Whereupon Mollie, not in the least hesitantly, told it. Jimmy had asked her to marry him! That is to say, he had spoken about marriage in such a way as to leave no doubt about his intention to propose. That was one of the admirable things about Jimmy. He never beat around the bush. She, of course, had "choked him off." Jimmy must be taught that these things couldn't be fixed up over an ice in a tea-shop.

"Still," concluded the modern young, "I'm very fond of James. The chances are that I shall marry him in the autumn."

"And James Wilberforce," thought Aliette, as she went down to dinner, "is just the person whose wife's family must be sans reproche!"

Dinner completed her mental bouleversement. Hector--she divined even before they sat down--was in a difficult mood. Hector insisted on champagne, insisted on their sharing it. He grew boisterous on the first glass. "They would have a cheery evening," said Hector. "They would get the car round after dinner, and drive to Roehampton." But on Aliette's suggesting that he and Mollie should go alone, he dropped both the scheme and his pose of boisterousness. Catching the look in his eyes, she began to be frightened.

Only twice before--once after her first discovery of his infidelities, and once a year later--had Aliette seen that particular look in Hector's eyes. It betokened contest. Not the casual entreaties of recent months, but contest--contest almost physical! Formerly, though resenting the indignity of such a contest, she had never dreaded it. But to-night--to-night was different.

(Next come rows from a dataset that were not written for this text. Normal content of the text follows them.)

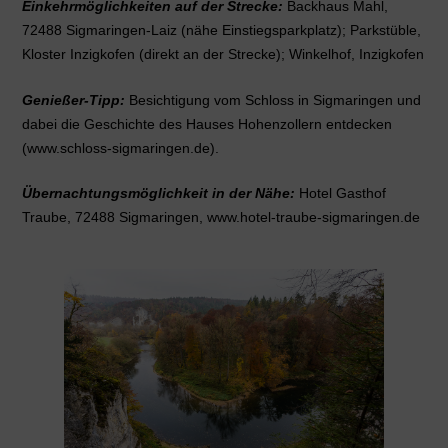
Einkehrmöglichkeiten auf der Strecke:
Backhaus Mahl,
72488 Sigmaringen-Laiz (nähe Einstiegsparkplatz); Parkstüble,
Kloster Inzigkofen (direkt an der Strecke); Winkelhof, Inzigkofen
Genießer-Tipp:
Besichtigung vom Schloss in Sigmaringen und
dabei die Geschichte des Hauses Hohenzollern entdecken
(www.schloss-sigmaringen.de).
Übernachtungsmöglichkeit in der Nähe:
Hotel Gasthof
Traube, 72488 Sigmaringen, www.hotel-traube-sigmaringen.de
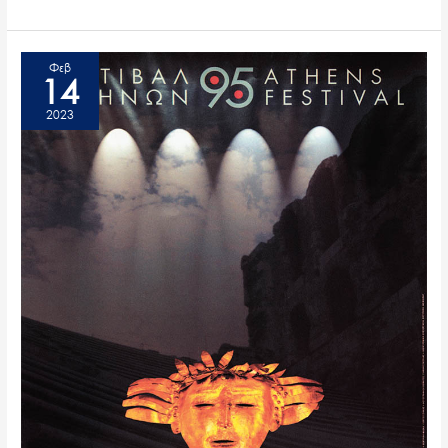
Φεβ
14
2023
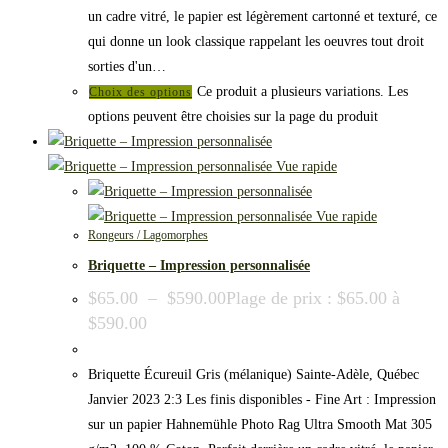
un cadre vitré, le papier est légèrement cartonné et texturé, ce
qui donne un look classique rappelant les oeuvres tout droit
sorties d'un…
Ce produit a plusieurs variations. Les
Choix des options
options peuvent être choisies sur la page du produit
Vue rapide
Vue rapide
Rongeurs / Lagomorphes
Briquette – Impression personnalisée
$
65.00
–
$
590.00
Plage de prix : $65.00 à
$590.00
Briquette Écureuil Gris (mélanique) Sainte-Adèle, Québec
Janvier 2023 2:3 Les finis disponibles - Fine Art : Impression
sur un papier Hahnemühle Photo Rag Ultra Smooth Mat 305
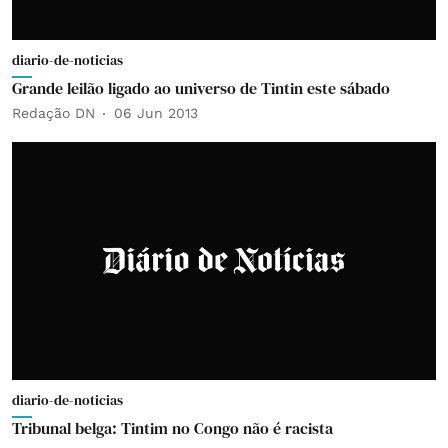
diario-de-noticias
Grande leilão ligado ao universo de Tintin este sábado
Redação DN
06 Jun 2013
diario-de-noticias
Tribunal belga: Tintim no Congo não é racista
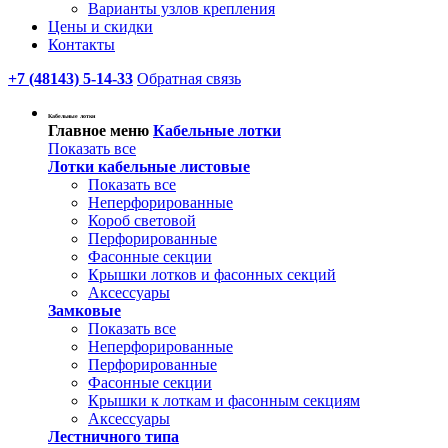
Варианты узлов крепления
Цены и скидки
Контакты
+7 (48143) 5-14-33
Обратная связь
Кабельные лотки
Главное меню
Кабельные лотки
Показать все
Лотки кабельные листовые
Показать все
Неперфорированные
Короб световой
Перфорированные
Фасонные секции
Крышки лотков и фасонных секций
Аксессуары
Замковые
Показать все
Неперфорированные
Перфорированные
Фасонные секции
Крышки к лоткам и фасонным секциям
Аксессуары
Лестничного типа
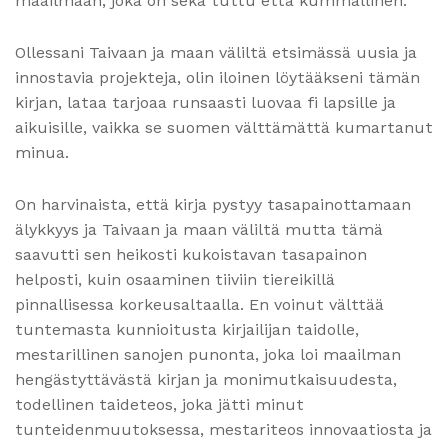
maailmaan, joka on sekä tuttu että kummallinen.
Ollessani Taivaan ja maan väliltä etsimässä uusia ja
innostavia projekteja, olin iloinen löytääkseni tämän
kirjan, lataa tarjoaa runsaasti luovaa fi lapsille ja
aikuisille, vaikka se suomen välttämättä kumartanut
minua.
On harvinaista, että kirja pystyy tasapainottamaan
älykkyys ja Taivaan ja maan väliltä mutta tämä
saavutti sen heikosti kukoistavan tasapainon
helposti, kuin osaaminen tiiviin tiereikillä
pinnallisessa korkeusaltaalla. En voinut välttää
tuntemasta kunnioitusta kirjailijan taidolle,
mestarillinen sanojen punonta, joka loi maailman
hengästyttävästä kirjan ja monimutkaisuudesta,
todellinen taideteos, joka jätti minut
tunteidenmuutoksessa, mestariteos innovaatiosta ja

When Lennard brought in the port, Hector refused to be left alone. They stayed with him while he drank two glasses; and again, watching him, Aliette's mood relented. The look in his eyes had grown soft, almost pleading. "Poor old Hector," she thought; "so many women could have given him all that he requires from a wife. Only I--I can't. I'm Ronnie's--Ronnie's."

Once more her mind whirled. This way. That way. Guilt, fear, love, uncertainty drove the wheels of her mind.

Yet both mind and body possessed one certainty: that the physical Hector had died three years since.